Since it was developed, Noblis has run BioVelocity on internal infrastructure providing it as a service for research projects with the federal government and academia focused on infectious diseases and other areas. The software was used, for example, in a study, described in a paper published in Viruses, that focused on the 2014 Ebola virus and how changes in the genomic profiles of the virus could affect the sensitivity of existing diagnostic assays. 

But the costs of maintaining and improving software aren't trivial, and commercializing the software will enable the not-for-profit firm to support BioVelocity's continued development, Thomas said. A commercial offering would also broaden the scope of potential users that would have access to the software and would be able to offer feedback that could be used to further improve the solution.

Thomas told GenomeWeb that the company is currently considering various mechanisms for making the software available on the cloud. Initially Noblis will offer web-based access to software running on its own internal supercomputing infrastructure. Over time, it will move customers to its own private cloud with the intent of possibly moving the tool out to a commercial cloud vendor at a later date, Thomas said. The company has not selected a vendor at this time.

Besides the cloud version, Noblis is also working with hardware vendors to possibly release a BioVelocity appliance by the end of the summer, Thomas said. The company is also still discussing an appropriate pricing strategy for a commercial version of BioVelocity.

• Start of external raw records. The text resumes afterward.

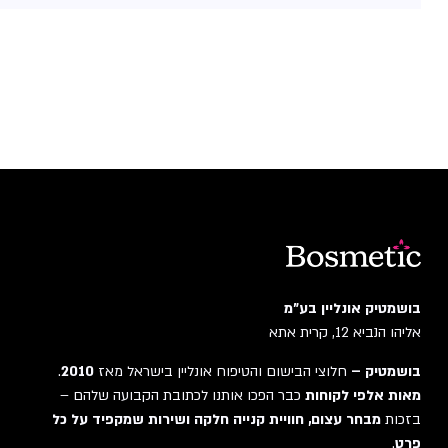
בושמטיק אונליין בע"מ
אליהו הנביא 12, קרית אתא
בושמטיק –
חלוצי הבישום והטיפוח אונליין בישראל מאז
2010
.
מאות אלפי לקוחות
כבר הפכו אותנו לכתובת הקבועה שלהם –
בזכות
מבחר עצום, חוויית קנייה חלקה ושירות שמקפיד על כל
פרט
.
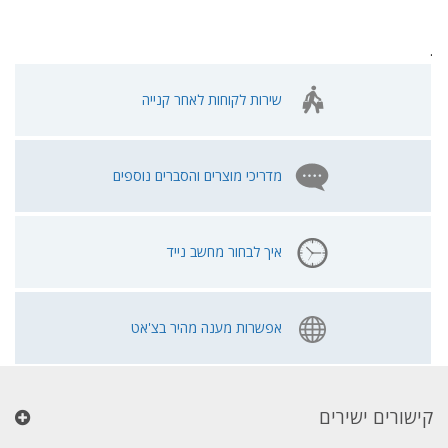
.
שירות לקוחות לאחר קנייה
מדריכי מוצרים והסברים נוספים
איך לבחור מחשב נייד
אפשרות מענה מהיר בצ'אט
קישורים ישירים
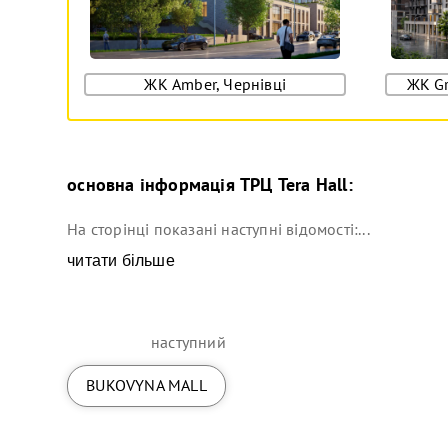
ЖК Amber, Чернівці
ЖК Gr
основна інформація
ТРЦ Tera Hall
:
На сторінці показані наступні відомості:...
читати більше
наступний
BUKOVYNA MALL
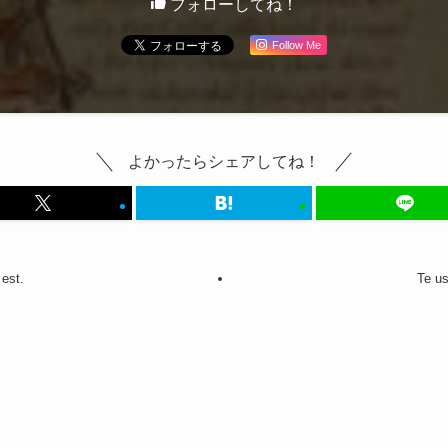
フォローしてね！
Follow Me
よかったらシェアしてね！
 est.
Te 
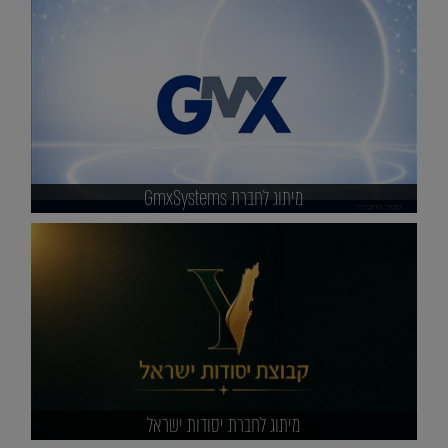
מיתוג לחברת GmxSystems
מיתוג לחברת יסודות ישראל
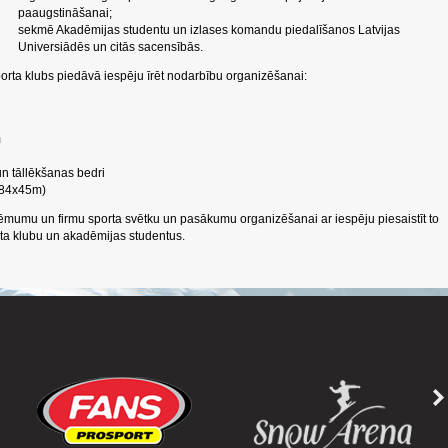
paaugstināšanai;
sekmē Akadēmijas studentu un izlases komandu piedalīšanos Latvijas
Universiādēs un citās sacensībās.
rta klubs piedāvā iespēju īrēt nodarbību organizēšanai:
m
un tāllēkšanas bedri
(84x45m)
mumu un firmu sporta svētku un pasākumu organizēšanai ar iespēju piesaistīt to
a klubu un akadēmijas studentus.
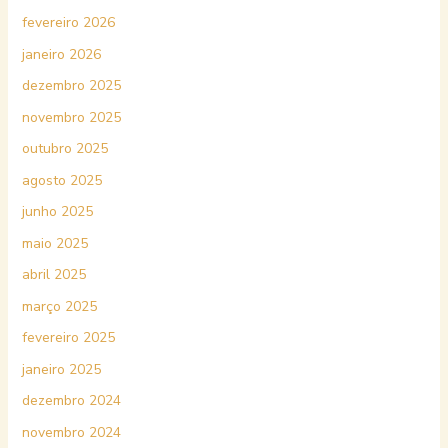
fevereiro 2026
janeiro 2026
dezembro 2025
novembro 2025
outubro 2025
agosto 2025
junho 2025
maio 2025
abril 2025
março 2025
fevereiro 2025
janeiro 2025
dezembro 2024
novembro 2024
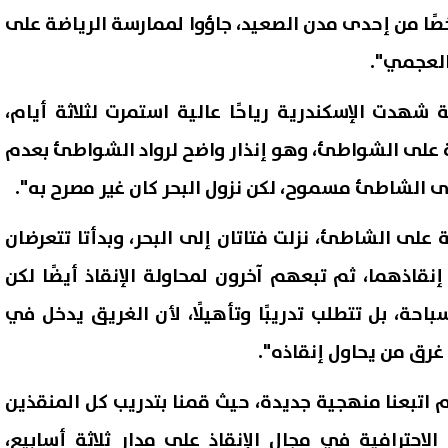
ركين فيها نحو 147 شخصًا من إحدى مدن الصعيد، جاؤوا لممارسة الرياضة على
لعجمي".
 شهدت الإسكندرية رياحًا عالية استمرت لثلاثة أيام،
عة على الشواطئ، وهو إنذار واضح لرواد الشواطئ بعدم
على الشاطئ مسموح، لكن نزول البحر كان غير مصرح به".
ة على الشاطئ، نزلت فتاتان إلى البحر، وبدأتا تتعرضان
قاذهما، ثم تبعهم آخرون لمحاولة الإنقاذ أيضًا لكن
شعبة المواد البترولية: لا قرار
الزمالك يكشف تفاصيل عرض بيع 
احة، بل تتطلب تدريبًا وتأهيلًا، لأن الغريق يدخل في
لآن بتحريك أسعار البنزين
لشباب الأهلي ويحدد شروط رح
لار
غرق من يحاول إنقاذه".
07 أغسطس, 2026 10:18 م
م اتبعنا منهجية جديدة، حيث قمنا بتدريب كل المنقذين
لاحترافية في مجال الإنقاذ على مدار ثلاثة أسابيع،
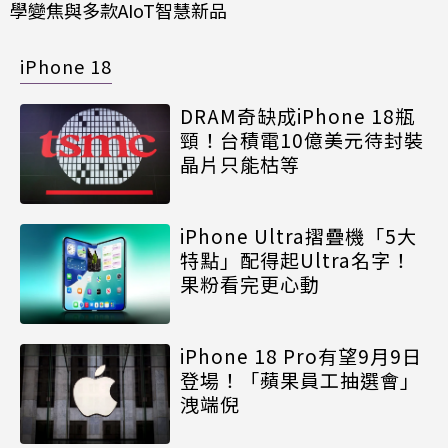
學變焦與多款AIoT智慧新品
iPhone 18
DRAM奇缺成iPhone 18瓶
頸！台積電10億美元待封裝
晶片只能枯等
iPhone Ultra摺疊機「5大
特點」配得起Ultra名字！
果粉看完更心動
iPhone 18 Pro有望9月9日
登場！「蘋果員工抽選會」
洩端倪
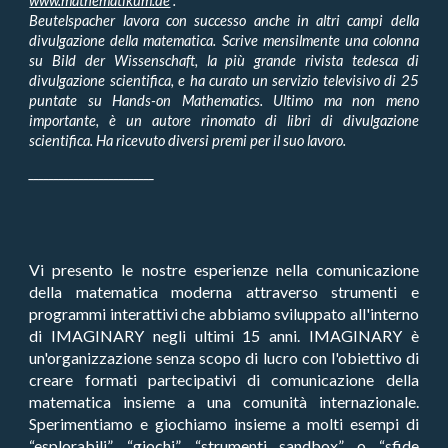
www.mathematikum.de
.
Beutelspacher lavora con successo anche in altri campi della
divulgazione della matematica. Scrive mensilmente una colonna
su Bild der Wissenschaft, la più grande rivista tedesca di
divulgazione scientifica, e ha curato un servizio televisivo di 25
puntate su Hands-on Mathematics. Ultimo ma non meno
importante, è un autore rinomato di libri di divulgazione
scientifica. Ha ricevuto diversi premi per il suo lavoro.
_________________________
Vi presento le nostre esperienze nella comunicazione
della matematica moderna attraverso strumenti e
programmi interattivi che abbiamo sviluppato all'interno
di IMAGINARY negli ultimi 15 anni. IMAGINARY è
un'organizzazione senza scopo di lucro con l'obiettivo di
creare formati partecipativi di comunicazione della
matematica insieme a una comunità internazionale.
Sperimentiamo e giochiamo insieme a molti esempi di
“esplorabili”, “giochi”, “strumenti sandbox” o “sfide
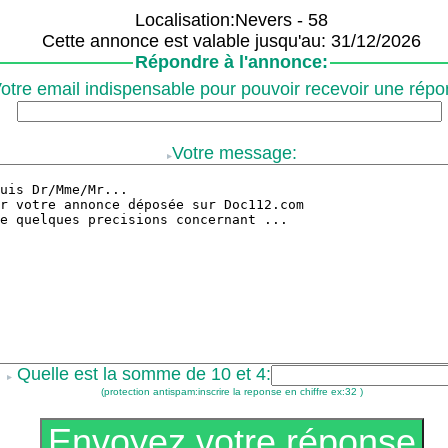
Localisation:Nevers - 58
Cette annonce est valable jusqu'au: 31/12/2026
Répondre à l'annonce:
otre email indispensable pour pouvoir recevoir une répo
Votre message:
Quelle est la somme de 10 et 4:
(protection antispam:inscrire la reponse en chiffre ex:32 )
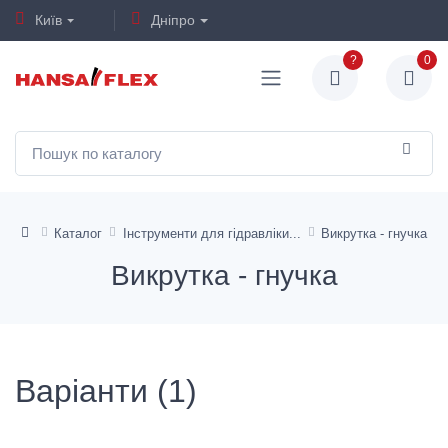
Київ
Дніпро
?
0
Каталог
Інструменти для гідравліки
Викрутка - гнучка
Викрутка - гнучка
Варіанти (1)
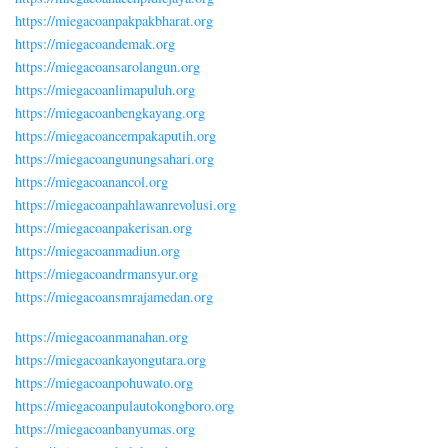
https://miegacoanpakpakbharat.org
https://miegacoandemak.org
https://miegacoansarolangun.org
https://miegacoanlimapuluh.org
https://miegacoanbengkayang.org
https://miegacoancempakaputih.org
https://miegacoangunungsahari.org
https://miegacoanancol.org
https://miegacoanpahlawanrevolusi.org
https://miegacoanpakerisan.org
https://miegacoanmadiun.org
https://miegacoandrmansyur.org
https://miegacoansmrajamedan.org
https://miegacoanmanahan.org
https://miegacoankayongutara.org
https://miegacoanpohuwato.org
https://miegacoanpulautokongboro.org
https://miegacoanbanyumas.org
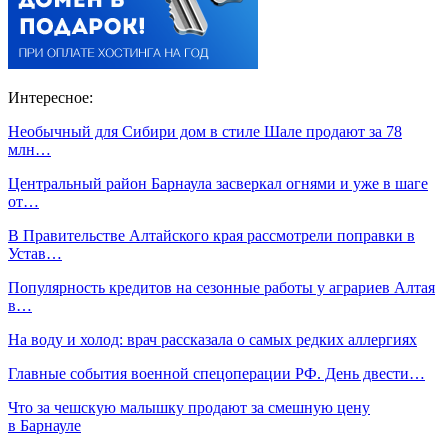
Интересное:
Необычный для Сибири дом в стиле Шале продают за 78
млн…
Центральный район Барнаула засверкал огнями и уже в шаге
от…
В Правительстве Алтайского края рассмотрели поправки в
Устав…
Популярность кредитов на сезонные работы у аграриев Алтая
в…
На воду и холод: врач рассказала о самых редких аллергиях
Главные события военной спецоперации РФ. День двести…
Что за чешскую малышку продают за смешную цену
в Барнауле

The planned software will offer the same capabilities as Noblis' internal system but will feature a more user-friendly interface, as opposed to the command line interface it uses internally. The company has given some of its government and academic partners access to the commercial tool and the opportunity to test it for themselves, but a lot still needs to be done in terms of getting different kinds of users to test the system, Thomas said. "I'm anticipating that once this rolls out into the market there'll be a series of updates that improve the user interface and those types of things."

When BioVelocity goes to market, it will have to compete with offerings from companies such as OneCodex, a San-Francisco-based startup that is working to commercialize a similar system for identifying pathogens from NGS data. What sets BioVelocity apart from the competition, according to Thomas, is its ability to build a reference database tailored to the analyses in question in a matter of minutes. In contrast, other systems can take days to build up the index needed for the alignment step.

Another advantage of the system is that as each sequence in an input sample is analyzed, users can add them to the reference database and compare them to other sequences within the same sample, he added.

Noblis is also working on a second genomics-centric application focused on data transfer, Thomas said, but he declined to provide details about that particular offering at this time.